Campaigners are generally unhappy with the self-regulatory system that exists for governing advertising in the UK, where the Committee of Advertising Practice, comprised of representatives of advertisers, agencies, media owners and other industry groups, writes and maintains the codes which are then administered by the regulatory body, the Advertising Standards Authority (ASA).

The CAP’s response to the review was deemed insufficient by activists. In a somewhat withering statement, the Children’s Food Campaign said it was “disappointed but not surprised that the industry body which sets the marketing rules – the Committee on (sic) Advertising Practice – has concluded that the rules governing online marketing to children ‘currently in place are providing the right level of protection’.”

The Children’s Food Campaign has been calling for a legislative regulatory framework to be put in place aimed at protecting children under 16 from the marketing of less healthy foods and drinks.
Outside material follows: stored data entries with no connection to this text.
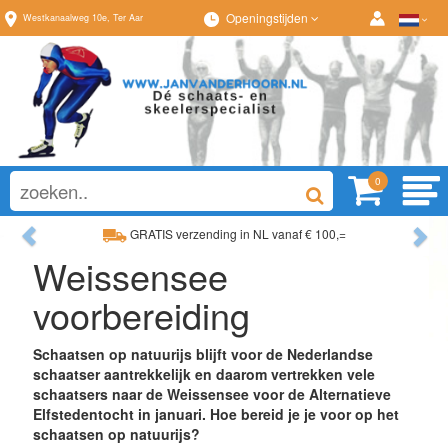
Openingstijden
Westkanaalweg
10e
,
Ter Aar
0
Previous
Ne
Ruim assortiment, altijd w
Weissensee
Advies op maat van onze
voorbereiding
Schaatsen op natuurijs blijft voor de Nederlandse
schaatser aantrekkelijk en daarom vertrekken vele
schaatsers naar de Weissensee voor de Alternatieve
Elfstedentocht in januari. Hoe bereid je je voor op het
schaatsen op natuurijs?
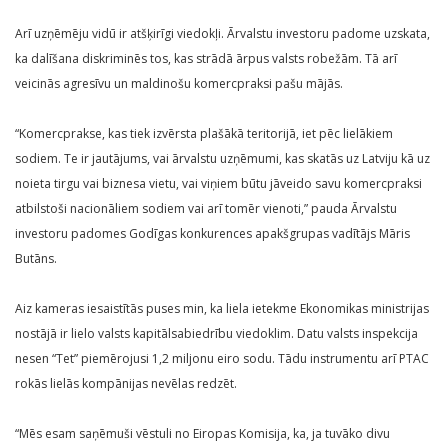
Arī uzņēmēju vidū ir atšķirīgi viedokļi. Ārvalstu investoru padome uzskata,
ka dalīšana diskriminēs tos, kas strādā ārpus valsts robežām. Tā arī
veicinās agresīvu un maldinošu komercpraksi pašu mājās.
“Komercprakse, kas tiek izvērsta plašākā teritorijā, iet pēc lielākiem
sodiem. Te ir jautājums, vai ārvalstu uzņēmumi, kas skatās uz Latviju kā uz
noieta tirgu vai biznesa vietu, vai viņiem būtu jāveido savu komercpraksi
atbilstoši nacionāliem sodiem vai arī tomēr vienoti,” pauda Ārvalstu
investoru padomes Godīgas konkurences apakšgrupas vadītājs Māris
Butāns.
Aiz kameras iesaistītās puses min, ka liela ietekme Ekonomikas ministrijas
nostājā ir lielo valsts kapitālsabiedrību viedoklim. Datu valsts inspekcija
nesen “Tet” piemērojusi 1,2 miljonu eiro sodu. Tādu instrumentu arī PTAC
rokās lielās kompānijas nevēlas redzēt.
“Mēs esam saņēmuši vēstuli no Eiropas Komisija, ka, ja tuvāko divu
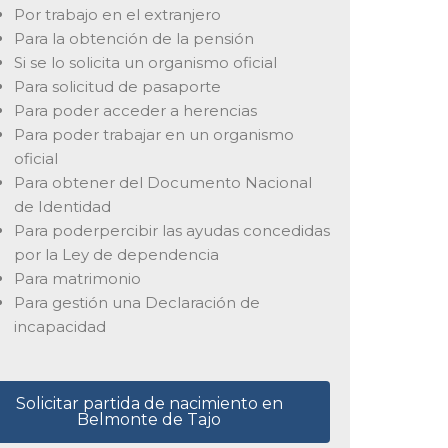
Por trabajo en el extranjero
Para la obtención de la pensión
Si se lo solicita un organismo oficial
Para solicitud de pasaporte
Para poder acceder a herencias
Para poder trabajar en un organismo
oficial
Para obtener del Documento Nacional
de Identidad
Para poderpercibir las ayudas concedidas
por la Ley de dependencia
Para matrimonio
Para gestión una Declaración de
incapacidad
Solicitar partida de nacimiento en
Belmonte de Tajo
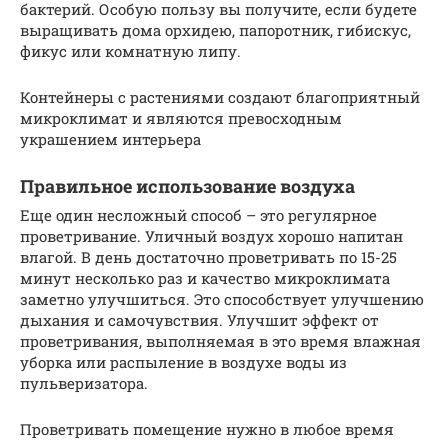
бактерий. Особую пользу вы получите, если будете
выращивать дома орхидею, папоротник, гибискус,
фикус или комнатную липу.
Контейнеры с растениями создают благоприятный
микроклимат и являются превосходным
украшением интерьера
Правильное использование воздуха
Еще один несложный способ – это регулярное
проветривание. Уличный воздух хорошо напитан
влагой. В день достаточно проветривать по 15-25
минут несколько раз и качество микроклимата
заметно улучшиться. Это способствует улучшению
дыхания и самочувствия. Улучшит эффект от
проветривания, выполняемая в это время влажная
уборка или распыление в воздухе воды из
пульверизатора.
Проветривать помещение нужно в любое время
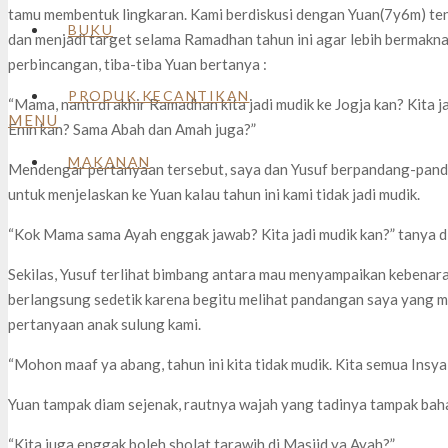
tamu membentuk lingkaran. Kami berdiskusi dengan Yuan(7y6m) tent
BUKU
dan menjadi target selama Ramadhan tahun ini agar lebih bermakna
perbincangan, tiba-tiba Yuan bertanya :
PRODUK KECANTIKAN
“Mama, nanti di akhir Ramadhan kita jadi mudik ke Jogja kan? Kita j
MENU
Enin kan? Sama Abah dan Amah juga?”
MAKANAN
Mendengar pertanyaan tersebut, saya dan Yusuf berpandang-panda
untuk menjelaskan ke Yuan kalau tahun ini kami tidak jadi mudik.
“Kok Mama sama Ayah enggak jawab? Kita jadi mudik kan?” tanya di
Sekilas, Yusuf terlihat bimbang antara mau menyampaikan kebenar
berlangsung sedetik karena begitu melihat pandangan saya yang
pertanyaan anak sulung kami.
“Mohon maaf ya abang, tahun ini kita tidak mudik. Kita semua Insya A
Yuan tampak diam sejenak, rautnya wajah yang tadinya tampak bah
“Kita juga enggak boleh sholat tarawih di Masjid ya Ayah?”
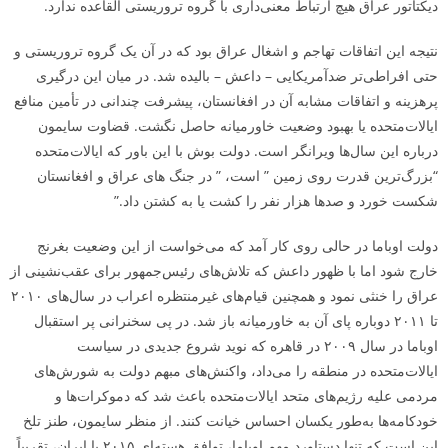
دیکتاتور عراق هیچ ارتباط معنی‌داری با گروه تروریستی القاعده ندارد.
نتیجه این اتفاقات تهاجم و اشغال عراق بود که در آن یک گروه تروریستی و
حتی افراطی‌تر ضدآمریکایی – داعش – بالیده شد. در میان این درگیری
پرهزینه و اتفاقات مشابه آن در افغانستان، پیشرفت چندانی در تأمین منافع
ایالات‌متحده یا بهبود وضعیت خاورمیانه حاصل نگشت. قضاوت سایمون
درباره این سال‌ها ویرانگر است. دولت بوش با این باور که ایالات‌متحده
“بزرگ‌ترین قدرت روی زمین ” است، ” در جنگ­ های عراق و افغانستان
شکست خورد و صدها هزار نفر را کشت یا به کشتن داد.”
دولت اوباما در حالی روی کار آمد که می‌خواست از این وضعیت بغرنج
خارج شود اما با ظهور داعش که تلاش‌های رئیس‌جمهور برای عقب‌نشینی از
عراق را خنثی نمود و همچنین قیام‌های غیرمنتظره اعراب در سال‌های ۲۰۱۰
تا ۲۰۱۱ دوباره پای آن به خاورمیانه باز شد. در پی سخنرانی پر استقبال
اوباما در سال ۲۰۰۹ در قاهره که نوید شروع جدیدی در سیاست
ایالات‌متحده در منطقه را می‌داد، واکنش‌های مبهم دولت به شورش‌های
مردمی علیه رژیم‌های متحد ایالات‌متحده باعث شد که دموکرات‌ها و
خودکامه‌ها به‌طور یکسان احساس خیانت کنند. از منظر سایمون، طنز تلخ
این است که تنها دستاورد مهم اوباما، توافق هسته‌ای ۲۰۱۵ با ایران، تقریباً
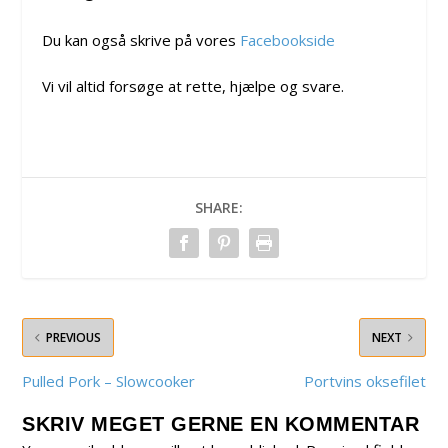
Du kan også skrive på vores
Facebookside
Vi vil altid forsøge at rette, hjælpe og svare.
SHARE:
PREVIOUS
NEXT
Pulled Pork – Slowcooker
Portvins oksefilet
SKRIV MEGET GERNE EN KOMMENTAR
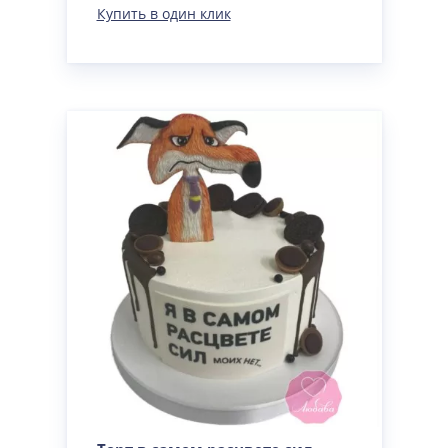
Купить в один клик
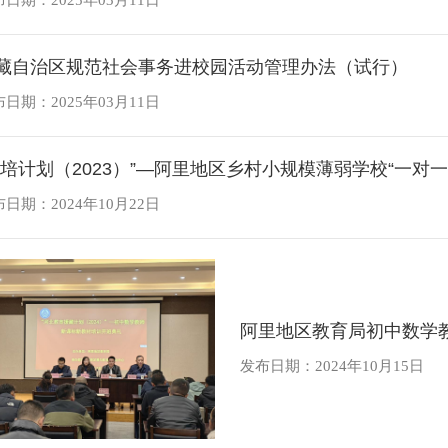
日期：2025年03月11日
藏自治区规范社会事务进校园活动管理办法（试行）
日期：2025年03月11日
日期：2024年10月22日
阿里地区教育局初中数学
发布日期：2024年10月15日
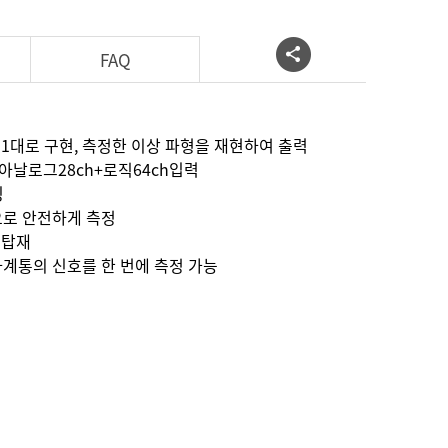
FAQ
 1대로 구현, 측정한 이상 파형을 재현하여 출력
〜아날로그28ch+로직64ch입력
링
으로 안전하게 측정
 탑재
계통의 신호를 한 번에 측정 가능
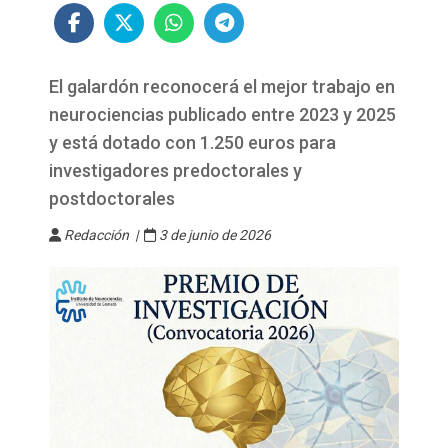
El galardón reconocerá el mejor trabajo en
neurociencias publicado entre 2023 y 2025
y está dotado con 1.250 euros para
investigadores predoctorales y
postdoctorales
Redacción |
3 de junio de 2026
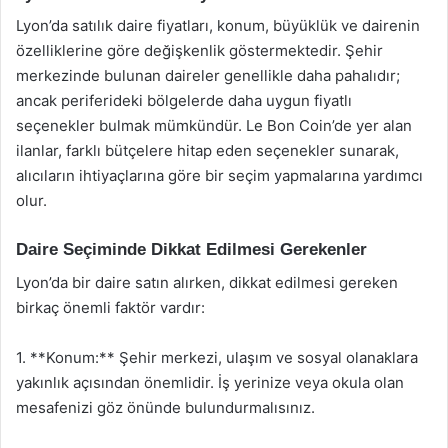
Lyon’da satılık daire fiyatları, konum, büyüklük ve dairenin
özelliklerine göre değişkenlik göstermektedir. Şehir
merkezinde bulunan daireler genellikle daha pahalıdır;
ancak periferideki bölgelerde daha uygun fiyatlı
seçenekler bulmak mümkündür. Le Bon Coin’de yer alan
ilanlar, farklı bütçelere hitap eden seçenekler sunarak,
alıcıların ihtiyaçlarına göre bir seçim yapmalarına yardımcı
olur.
Daire Seçiminde Dikkat Edilmesi Gerekenler
Lyon’da bir daire satın alırken, dikkat edilmesi gereken
birkaç önemli faktör vardır:
1. **Konum:** Şehir merkezi, ulaşım ve sosyal olanaklara
yakınlık açısından önemlidir. İş yerinize veya okula olan
mesafenizi göz önünde bulundurmalısınız.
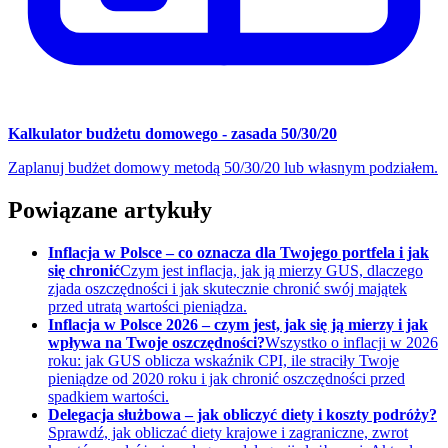
Kalkulator budżetu domowego - zasada 50/30/20
Zaplanuj budżet domowy metodą 50/30/20 lub własnym podziałem.
Powiązane artykuły
Inflacja w Polsce – co oznacza dla Twojego portfela i jak
się chronić
Czym jest inflacja, jak ją mierzy GUS, dlaczego
zjada oszczędności i jak skutecznie chronić swój majątek
przed utratą wartości pieniądza.
Inflacja w Polsce 2026 – czym jest, jak się ją mierzy i jak
wpływa na Twoje oszczędności?
Wszystko o inflacji w 2026
roku: jak GUS oblicza wskaźnik CPI, ile straciły Twoje
pieniądze od 2020 roku i jak chronić oszczędności przed
spadkiem wartości.
Delegacja służbowa – jak obliczyć diety i koszty podróży?
Sprawdź, jak obliczać diety krajowe i zagraniczne, zwrot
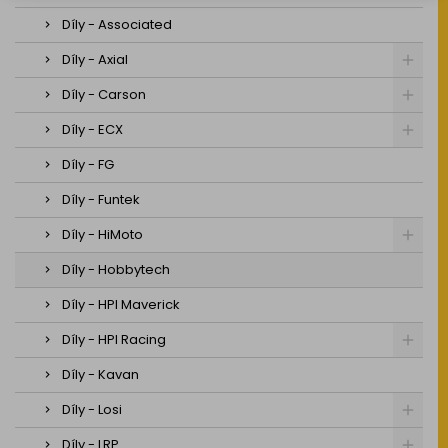
Díly - Associated
Díly - Axial
Díly - Carson
Díly - ECX
Díly - FG
Díly - Funtek
Díly - HiMoto
Díly - Hobbytech
Díly - HPI Maverick
Díly - HPI Racing
Díly - Kavan
Díly - Losi
Díly - LRP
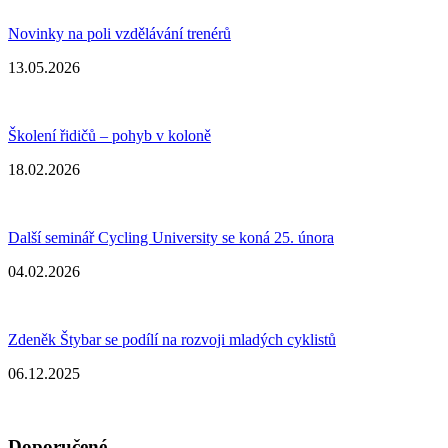
Novinky na poli vzdělávání trenérů
13.05.2026
Školení řidičů – pohyb v koloně
18.02.2026
Další seminář Cycling University se koná 25. února
04.02.2026
Zdeněk Štybar se podílí na rozvoji mladých cyklistů
06.12.2025
Doporučené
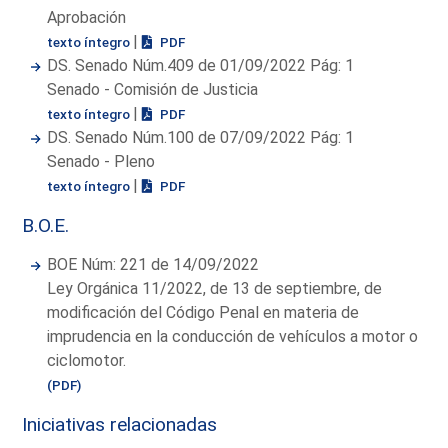
Aprobación
|
texto íntegro
PDF
DS. Senado Núm.409 de 01/09/2022 Pág: 1
Senado - Comisión de Justicia
|
texto íntegro
PDF
DS. Senado Núm.100 de 07/09/2022 Pág: 1
Senado - Pleno
|
texto íntegro
PDF
B.O.E.
BOE Núm: 221 de 14/09/2022
Ley Orgánica 11/2022, de 13 de septiembre, de
modificación del Código Penal en materia de
imprudencia en la conducción de vehículos a motor o
ciclomotor.
(PDF)
Iniciativas relacionadas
In the context of the broader debate about how advertising should be regulated, remarks by Guy Parker, chief executive of the Advertising Standards Authority, at last week’s Westminster Food & Nutrition Forum Keynote Seminar on tackling obesity, are worthy of note.

Speaking just before the publication of the CAP review, Parker referred to the concerns over the immersive nature of advergames and the issue of whether children comprehend that they are watching advertising in online contexts. His conclusions on advertising regulation more generally are also extremely relevant to the current debate on online marketing to children.

He said advertising regulation had to “steer a sensible course and make proportionate judgments based on the evidence”. He also said the evidence-base was not “a machine with a button on it and you press the button on it and it churns out the answer”. Interpretation and judgement is required.

The less evidence that is available, or the less conclusive the evidence is, clearly the more difficult that judgment becomes. An inconclusive evidence base is also likely to lead to more contentious debates, Professor Buckingham, suggests.

In his preface to the report, Professor Buckingham summed up the challenge regulators and policymakers face on the issue. “We know a fair amount about what advertisers and marketers are doing in these new digital spaces. What we do not really know is what children and young people (and indeed adults) make of it – how far they understand it, how they respond to it, and, ultimately, the effects it might have on them. Research of this kind can hopefully contribute to a better informed, and ideally less polarised, debate about the role of digital marketing. Yet in such a rapidly changing environment, we clearly cannot wait until we have all the evidence.”

Advocates of self-regulatory systems would contend their greater flexibility and responsiveness offer advantages when change is occurring rapidly. Among its conclusions, the report states the regulation of advertising and marketing “self-evidently needs to adapt in line with changing technologies and techniques” and that “in the current changing environment of online advertising to children, the regulatory framework and research needs to keep evolving”. 

The CAP response to the review may be deemed insufficient by campaigners but it is at least relatively immediate. Moreover, it demonstrates the system’s capacity to adapt quickly as further, and possibly more conclusive, research into the subject becomes available.